--- SOURCE DATA ---

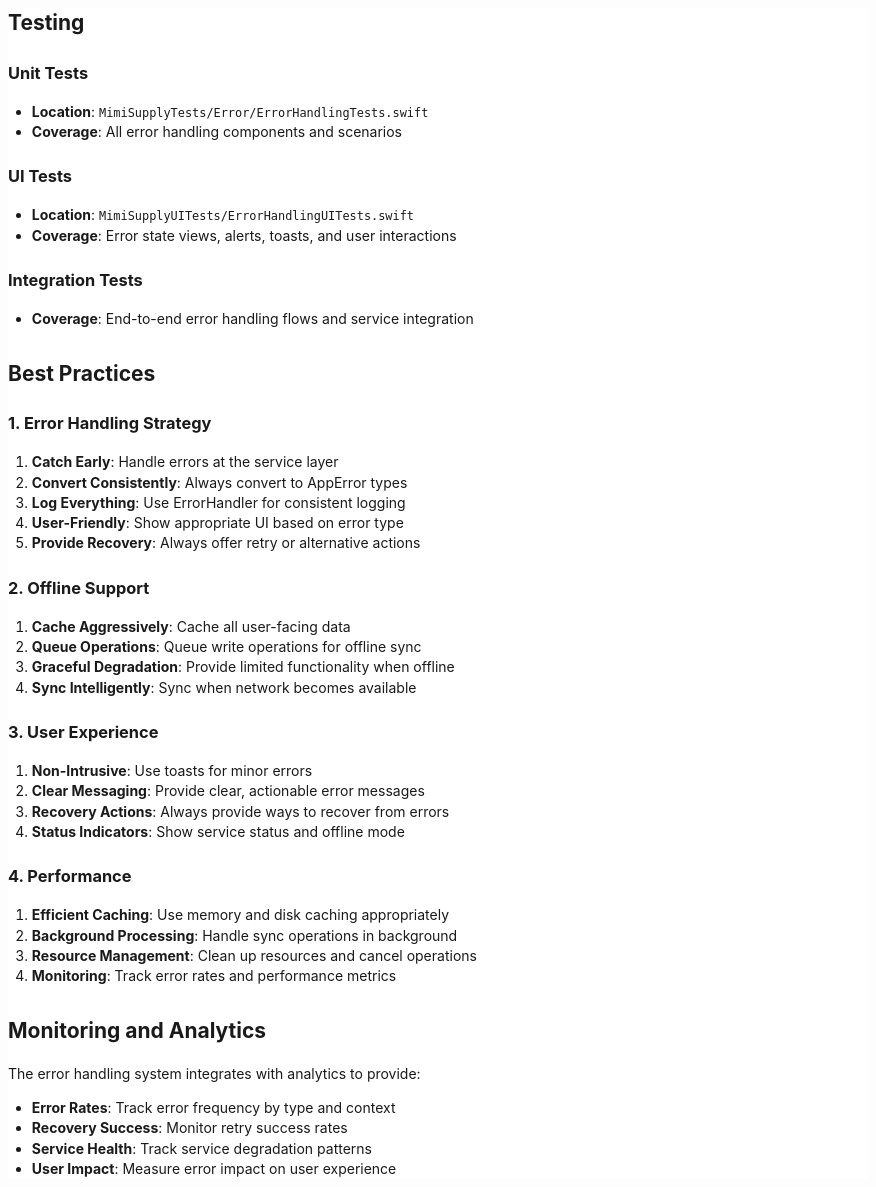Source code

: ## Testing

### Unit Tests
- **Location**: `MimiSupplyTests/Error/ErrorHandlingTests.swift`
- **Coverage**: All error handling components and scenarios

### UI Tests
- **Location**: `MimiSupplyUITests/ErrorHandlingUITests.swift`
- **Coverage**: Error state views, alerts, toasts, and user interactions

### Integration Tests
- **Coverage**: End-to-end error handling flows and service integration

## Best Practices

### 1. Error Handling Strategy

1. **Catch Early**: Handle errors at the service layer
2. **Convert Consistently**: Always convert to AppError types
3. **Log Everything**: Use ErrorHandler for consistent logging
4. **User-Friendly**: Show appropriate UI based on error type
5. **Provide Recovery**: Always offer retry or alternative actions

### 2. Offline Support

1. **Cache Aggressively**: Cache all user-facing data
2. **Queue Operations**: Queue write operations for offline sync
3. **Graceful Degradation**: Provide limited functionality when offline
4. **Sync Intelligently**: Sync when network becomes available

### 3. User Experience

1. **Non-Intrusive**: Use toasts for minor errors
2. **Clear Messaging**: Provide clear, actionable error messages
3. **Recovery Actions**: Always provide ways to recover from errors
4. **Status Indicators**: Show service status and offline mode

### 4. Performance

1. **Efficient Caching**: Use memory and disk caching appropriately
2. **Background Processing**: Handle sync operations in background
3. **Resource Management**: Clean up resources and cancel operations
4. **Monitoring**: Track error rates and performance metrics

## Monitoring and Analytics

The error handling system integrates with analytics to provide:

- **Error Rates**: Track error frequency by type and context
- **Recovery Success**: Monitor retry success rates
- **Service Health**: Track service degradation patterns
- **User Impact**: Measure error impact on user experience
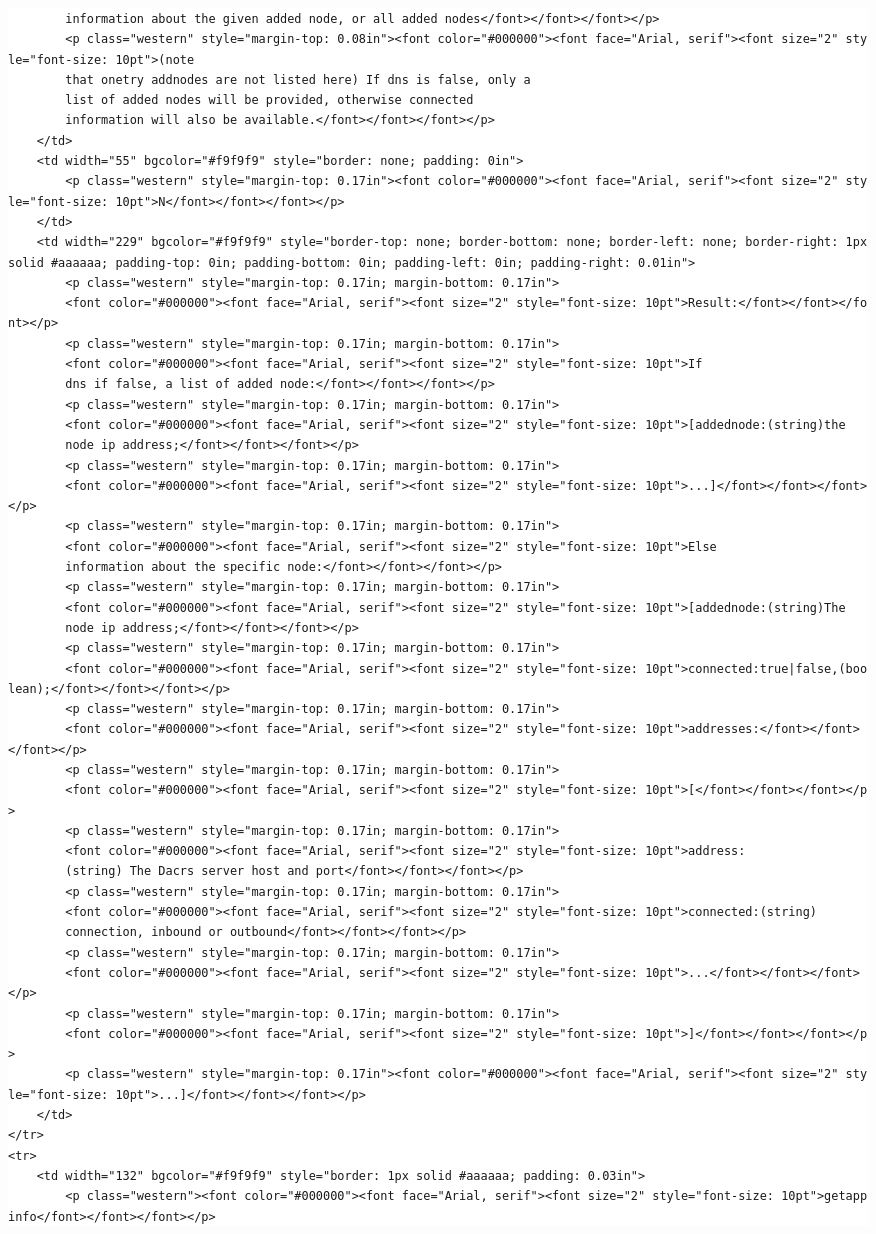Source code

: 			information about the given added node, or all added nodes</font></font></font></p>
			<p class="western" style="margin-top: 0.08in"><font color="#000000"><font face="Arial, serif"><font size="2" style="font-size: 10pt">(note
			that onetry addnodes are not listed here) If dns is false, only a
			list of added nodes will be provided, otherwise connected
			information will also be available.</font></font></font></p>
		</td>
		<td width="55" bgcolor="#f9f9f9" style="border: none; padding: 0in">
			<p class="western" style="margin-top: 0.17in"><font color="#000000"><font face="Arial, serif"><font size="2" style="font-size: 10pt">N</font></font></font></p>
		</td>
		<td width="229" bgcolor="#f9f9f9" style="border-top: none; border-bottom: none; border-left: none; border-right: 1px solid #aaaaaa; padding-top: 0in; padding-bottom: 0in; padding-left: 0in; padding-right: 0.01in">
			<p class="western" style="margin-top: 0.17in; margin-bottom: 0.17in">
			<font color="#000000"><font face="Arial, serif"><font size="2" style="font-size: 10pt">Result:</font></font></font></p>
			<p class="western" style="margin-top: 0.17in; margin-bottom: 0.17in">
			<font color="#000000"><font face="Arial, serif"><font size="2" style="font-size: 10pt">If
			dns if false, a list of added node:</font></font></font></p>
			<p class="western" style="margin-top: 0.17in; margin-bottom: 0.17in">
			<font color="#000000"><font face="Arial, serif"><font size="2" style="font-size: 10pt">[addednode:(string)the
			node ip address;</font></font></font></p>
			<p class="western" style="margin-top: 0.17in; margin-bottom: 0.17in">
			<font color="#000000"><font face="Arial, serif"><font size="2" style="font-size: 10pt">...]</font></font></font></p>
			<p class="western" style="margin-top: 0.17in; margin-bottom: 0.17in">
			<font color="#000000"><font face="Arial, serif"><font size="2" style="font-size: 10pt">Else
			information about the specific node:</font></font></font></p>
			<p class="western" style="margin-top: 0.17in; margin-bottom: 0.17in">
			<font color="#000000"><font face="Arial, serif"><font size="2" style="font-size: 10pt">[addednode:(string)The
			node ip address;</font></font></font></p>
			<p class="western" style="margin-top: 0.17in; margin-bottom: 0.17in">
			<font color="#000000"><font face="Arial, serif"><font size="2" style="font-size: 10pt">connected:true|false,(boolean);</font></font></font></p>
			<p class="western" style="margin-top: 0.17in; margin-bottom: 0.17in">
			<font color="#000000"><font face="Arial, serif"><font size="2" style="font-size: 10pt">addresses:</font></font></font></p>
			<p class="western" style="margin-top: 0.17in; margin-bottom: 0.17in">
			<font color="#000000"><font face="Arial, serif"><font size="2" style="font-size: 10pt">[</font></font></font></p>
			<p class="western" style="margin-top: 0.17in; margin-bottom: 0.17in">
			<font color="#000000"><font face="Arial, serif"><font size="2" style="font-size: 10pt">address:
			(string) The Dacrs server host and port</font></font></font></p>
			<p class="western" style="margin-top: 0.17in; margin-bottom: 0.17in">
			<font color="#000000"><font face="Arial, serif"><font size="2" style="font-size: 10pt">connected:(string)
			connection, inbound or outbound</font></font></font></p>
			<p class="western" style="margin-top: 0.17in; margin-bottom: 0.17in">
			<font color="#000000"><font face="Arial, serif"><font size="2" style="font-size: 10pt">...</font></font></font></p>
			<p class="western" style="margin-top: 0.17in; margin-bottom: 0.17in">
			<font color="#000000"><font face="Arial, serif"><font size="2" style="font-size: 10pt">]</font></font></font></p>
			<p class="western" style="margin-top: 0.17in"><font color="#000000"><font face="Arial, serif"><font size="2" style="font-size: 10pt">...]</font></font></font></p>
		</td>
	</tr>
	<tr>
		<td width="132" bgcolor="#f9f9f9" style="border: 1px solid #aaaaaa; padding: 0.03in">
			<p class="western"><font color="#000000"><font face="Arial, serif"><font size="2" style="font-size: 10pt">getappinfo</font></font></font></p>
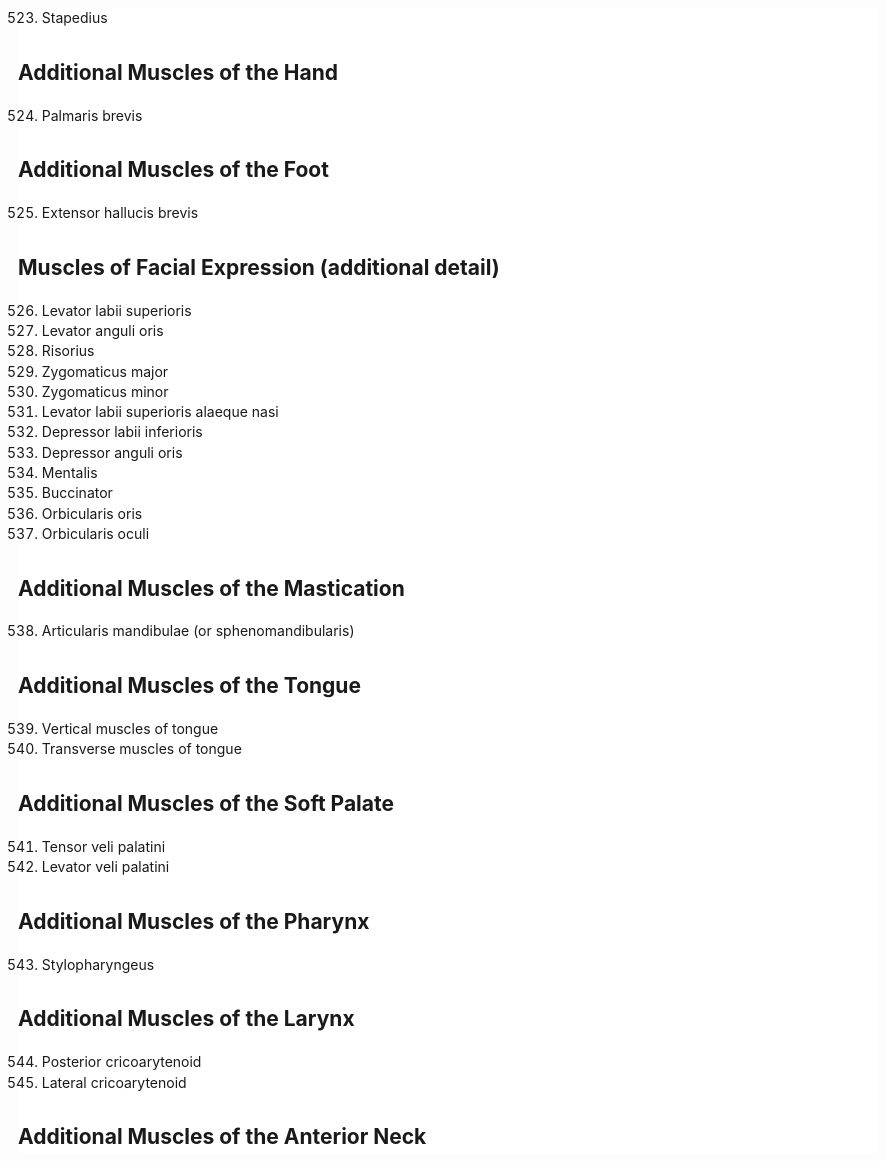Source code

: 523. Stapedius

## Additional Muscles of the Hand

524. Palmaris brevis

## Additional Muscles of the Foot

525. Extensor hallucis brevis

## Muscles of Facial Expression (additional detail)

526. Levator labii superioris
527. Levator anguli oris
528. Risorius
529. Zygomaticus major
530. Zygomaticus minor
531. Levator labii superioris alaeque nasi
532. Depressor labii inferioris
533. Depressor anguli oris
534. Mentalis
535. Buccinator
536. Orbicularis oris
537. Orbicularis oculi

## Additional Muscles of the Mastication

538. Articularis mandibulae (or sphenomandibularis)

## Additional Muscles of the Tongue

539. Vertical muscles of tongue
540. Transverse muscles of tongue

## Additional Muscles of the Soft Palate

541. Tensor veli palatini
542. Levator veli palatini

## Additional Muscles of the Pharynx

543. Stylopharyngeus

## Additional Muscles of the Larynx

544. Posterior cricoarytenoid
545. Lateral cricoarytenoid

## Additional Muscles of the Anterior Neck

--- REQUIRED WORK ---
Transcribe the material above word for word, keeping every line as it appears and leaving out the pictures.

--- RESPONSE BELOW ---
Source code

: ## Testing

### Unit Tests
- **Location**: `MimiSupplyTests/Error/ErrorHandlingTests.swift`
- **Coverage**: All error handling components and scenarios

### UI Tests
- **Location**: `MimiSupplyUITests/ErrorHandlingUITests.swift`
- **Coverage**: Error state views, alerts, toasts, and user interactions

### Integration Tests
- **Coverage**: End-to-end error handling flows and service integration

## Best Practices

### 1. Error Handling Strategy

1. **Catch Early**: Handle errors at the service layer
2. **Convert Consistently**: Always convert to AppError types
3. **Log Everything**: Use ErrorHandler for consistent logging
4. **User-Friendly**: Show appropriate UI based on error type
5. **Provide Recovery**: Always offer retry or alternative actions

### 2. Offline Support

1. **Cache Aggressively**: Cache all user-facing data
2. **Queue Operations**: Queue write operations for offline sync
3. **Graceful Degradation**: Provide limited functionality when offline
4. **Sync Intelligently**: Sync when network becomes available

### 3. User Experience

1. **Non-Intrusive**: Use toasts for minor errors
2. **Clear Messaging**: Provide clear, actionable error messages
3. **Recovery Actions**: Always provide ways to recover from errors
4. **Status Indicators**: Show service status and offline mode

### 4. Performance

1. **Efficient Caching**: Use memory and disk caching appropriately
2. **Background Processing**: Handle sync operations in background
3. **Resource Management**: Clean up resources and cancel operations
4. **Monitoring**: Track error rates and performance metrics

## Monitoring and Analytics

The error handling system integrates with analytics to provide:

- **Error Rates**: Track error frequency by type and context
- **Recovery Success**: Monitor retry success rates
- **Service Health**: Track service degradation patterns
- **User Impact**: Measure error impact on user experience
Source code

: 			information about the given added node, or all added nodes</font></font></font></p>
			<p class="western" style="margin-top: 0.08in"><font color="#000000"><font face="Arial, serif"><font size="2" style="font-size: 10pt">(note
			that onetry addnodes are not listed here) If dns is false, only a
			list of added nodes will be provided, otherwise connected
			information will also be available.</font></font></font></p>
		</td>
		<td width="55" bgcolor="#f9f9f9" style="border: none; padding: 0in">
			<p class="western" style="margin-top: 0.17in"><font color="#000000"><font face="Arial, serif"><font size="2" style="font-size: 10pt">N</font></font></font></p>
		</td>
		<td width="229" bgcolor="#f9f9f9" style="border-top: none; border-bottom: none; border-left: none; border-right: 1px solid #aaaaaa; padding-top: 0in; padding-bottom: 0in; padding-left: 0in; padding-right: 0.01in">
			<p class="western" style="margin-top: 0.17in; margin-bottom: 0.17in">
			<font color="#000000"><font face="Arial, serif"><font size="2" style="font-size: 10pt">Result:</font></font></font></p>
			<p class="western" style="margin-top: 0.17in; margin-bottom: 0.17in">
			<font color="#000000"><font face="Arial, serif"><font size="2" style="font-size: 10pt">If
			dns if false, a list of added node:</font></font></font></p>
			<p class="western" style="margin-top: 0.17in; margin-bottom: 0.17in">
			<font color="#000000"><font face="Arial, serif"><font size="2" style="font-size: 10pt">[addednode:(string)the
			node ip address;</font></font></font></p>
			<p class="western" style="margin-top: 0.17in; margin-bottom: 0.17in">
			<font color="#000000"><font face="Arial, serif"><font size="2" style="font-size: 10pt">...]</font></font></font></p>
			<p class="western" style="margin-top: 0.17in; margin-bottom: 0.17in">
			<font color="#000000"><font face="Arial, serif"><font size="2" style="font-size: 10pt">Else
			information about the specific node:</font></font></font></p>
			<p class="western" style="margin-top: 0.17in; margin-bottom: 0.17in">
			<font color="#000000"><font face="Arial, serif"><font size="2" style="font-size: 10pt">[addednode:(string)The
			node ip address;</font></font></font></p>
			<p class="western" style="margin-top: 0.17in; margin-bottom: 0.17in">
			<font color="#000000"><font face="Arial, serif"><font size="2" style="font-size: 10pt">connected:true|false,(boolean);</font></font></font></p>
			<p class="western" style="margin-top: 0.17in; margin-bottom: 0.17in">
			<font color="#000000"><font face="Arial, serif"><font size="2" style="font-size: 10pt">addresses:</font></font></font></p>
			<p class="western" style="margin-top: 0.17in; margin-bottom: 0.17in">
			<font color="#000000"><font face="Arial, serif"><font size="2" style="font-size: 10pt">[</font></font></font></p>
			<p class="western" style="margin-top: 0.17in; margin-bottom: 0.17in">
			<font color="#000000"><font face="Arial, serif"><font size="2" style="font-size: 10pt">address:
			(string) The Dacrs server host and port</font></font></font></p>
			<p class="western" style="margin-top: 0.17in; margin-bottom: 0.17in">
			<font color="#000000"><font face="Arial, serif"><font size="2" style="font-size: 10pt">connected:(string)
			connection, inbound or outbound</font></font></font></p>
			<p class="western" style="margin-top: 0.17in; margin-bottom: 0.17in">
			<font color="#000000"><font face="Arial, serif"><font size="2" style="font-size: 10pt">...</font></font></font></p>
			<p class="western" style="margin-top: 0.17in; margin-bottom: 0.17in">
			<font color="#000000"><font face="Arial, serif"><font size="2" style="font-size: 10pt">]</font></font></font></p>
			<p class="western" style="margin-top: 0.17in"><font color="#000000"><font face="Arial, serif"><font size="2" style="font-size: 10pt">...]</font></font></font></p>
		</td>
	</tr>
	<tr>
		<td width="132" bgcolor="#f9f9f9" style="border: 1px solid #aaaaaa; padding: 0.03in">
			<p class="western"><font color="#000000"><font face="Arial, serif"><font size="2" style="font-size: 10pt">getappinfo</font></font></font></p>
Source code

: 523. Stapedius

## Additional Muscles of the Hand

524. Palmaris brevis

## Additional Muscles of the Foot

525. Extensor hallucis brevis

## Muscles of Facial Expression (additional detail)

526. Levator labii superioris
527. Levator anguli oris
528. Risorius
529. Zygomaticus major
530. Zygomaticus minor
531. Levator labii superioris alaeque nasi
532. Depressor labii inferioris
533. Depressor anguli oris
534. Mentalis
535. Buccinator
536. Orbicularis oris
537. Orbicularis oculi

## Additional Muscles of the Mastication

538. Articularis mandibulae (or sphenomandibularis)

## Additional Muscles of the Tongue

539. Vertical muscles of tongue
540. Transverse muscles of tongue

## Additional Muscles of the Soft Palate

541. Tensor veli palatini
542. Levator veli palatini

## Additional Muscles of the Pharynx

543. Stylopharyngeus

## Additional Muscles of the Larynx

544. Posterior cricoarytenoid
545. Lateral cricoarytenoid

## Additional Muscles of the Anterior Neck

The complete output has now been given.